İttihat ve Terakki, çıkışında Jön Türklerin ideolojik ve siyasal
duruşunu temel aldı. Jön Türkler Osmancılık, Türkçülük ve İslamcılığı savunarak
İmparatorluğun korunacağını düşünüyorlardı. Ama İttihatçılar giderek Osmanlı İmparatorluğu’nun
sınırlarını korumanın imkânsız olduğunu gördüler ve bu sefer Türkçülük ve İslamcılığı
temel almaya başladılar; yani imparatorluk sınırları içindeki Türk ve Müslümanlarla
sınırlanmayı kabul ettiler.
İttihat ve Terakki denetlediği, bir süre sonra bizzat kurduğu
hükümetlerle bile çelişkiye düşmüş ve onlarla bile çatışma içine girmekten
çekinmemiştir. Şiddet baskı ve kargaşayı sürekli kılma İttihatçıların en
belirgin özellikleridir. Hatta o dönemde Rical-i gayb’lardan (görünmez kişiler)
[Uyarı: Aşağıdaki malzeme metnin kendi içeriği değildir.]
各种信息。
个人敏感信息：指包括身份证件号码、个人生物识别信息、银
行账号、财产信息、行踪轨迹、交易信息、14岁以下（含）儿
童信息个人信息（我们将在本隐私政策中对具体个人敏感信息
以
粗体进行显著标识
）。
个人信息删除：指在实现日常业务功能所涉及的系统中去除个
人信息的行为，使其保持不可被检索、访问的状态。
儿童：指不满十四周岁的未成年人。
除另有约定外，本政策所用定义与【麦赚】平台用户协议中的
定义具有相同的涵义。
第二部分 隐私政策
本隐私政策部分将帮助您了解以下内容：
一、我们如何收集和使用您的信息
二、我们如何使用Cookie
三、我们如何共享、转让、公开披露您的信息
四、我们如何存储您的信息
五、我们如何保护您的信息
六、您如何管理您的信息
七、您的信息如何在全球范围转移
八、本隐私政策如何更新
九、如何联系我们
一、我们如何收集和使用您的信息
bahsedilir; kitleler üzerinde estirilen terörü örgütleyenlerin bu görünmez
kişiler olduğu söylenir. Aslında görünürdeler ama kendilerini muammalaştırma alışkanlıkları
vardır.
Şu
anda Kandildekileri ve HDP içindeki dengeleri düşünürsek bu muammalaşma
rollerini daha iyi kavrarız. Halk adına, halka karşı olma hareketi
İttihatcılıktır. Yani bir avuç elitin (Socıete) topluma biçim verme çabasıdır. İttihatçılık
sadece Kürt, Ermeni ve Ruma karşı olma değildir, aynı zamanda içinden çıktığı
halka karşı da baskı ve şiddetin temel alınmasıdır. Cumhuriyet döneminde Kürtçe
ve diğer dillerin yasaklanmış olması tesadüf olarak nitelendirilemez;1908’den
itibaren başlatılan Türkleştirmenin temel alınmasıdır.
PKK’de
Türkçenin hem yazı, hem de konuşma dili olarak benimsenmesi boşuna değildir; Türkçeyi
ve Türkleşmeyi temel alması, Kürt bayrağını ele alanı kurşuna dizmesi, Kürt
tarihini ve kültürünü inkâr etmesi, Türk tarih bilinciyle hareket etmesinden kaynaklanmaktadır.
Devlet bürokrasisine bağlı istihbarat örgütlenmesinin temel alınmasının esas
nedeni, tüm bunlar ve benzeri daha bir
çok uygulamalarda şiddet ve terör temelinde başarılı olmak içindir. İşte
PKK’nın Ağustos 1984’te bir kaç şehre birden silahlı baskınlar düzenlemesinin esas
nedeni, Cemiyet-i Hafiye örgütlenmesinde son noktayı koymak içindir. Bahsettiğimiz
eylemler, kesinlikle ve kesinlikle ulusal talepler uğruna düzenlenmemiştir.
Gayet planlı ve proğramlı biçimde bugünkü yapının egemen hale getirilmesinin
ilk adımları, 1984 eylemleriyle atılmıştır. Bin yıldır oluşturulmuş toplumsal
değerlerin hemen tümünü sıfıra eşitleyen bir ‘hiç’ yada kalabalık oluşturmayı
hedefleyen tehlikeli bir yapı ile karşı karşıyayız.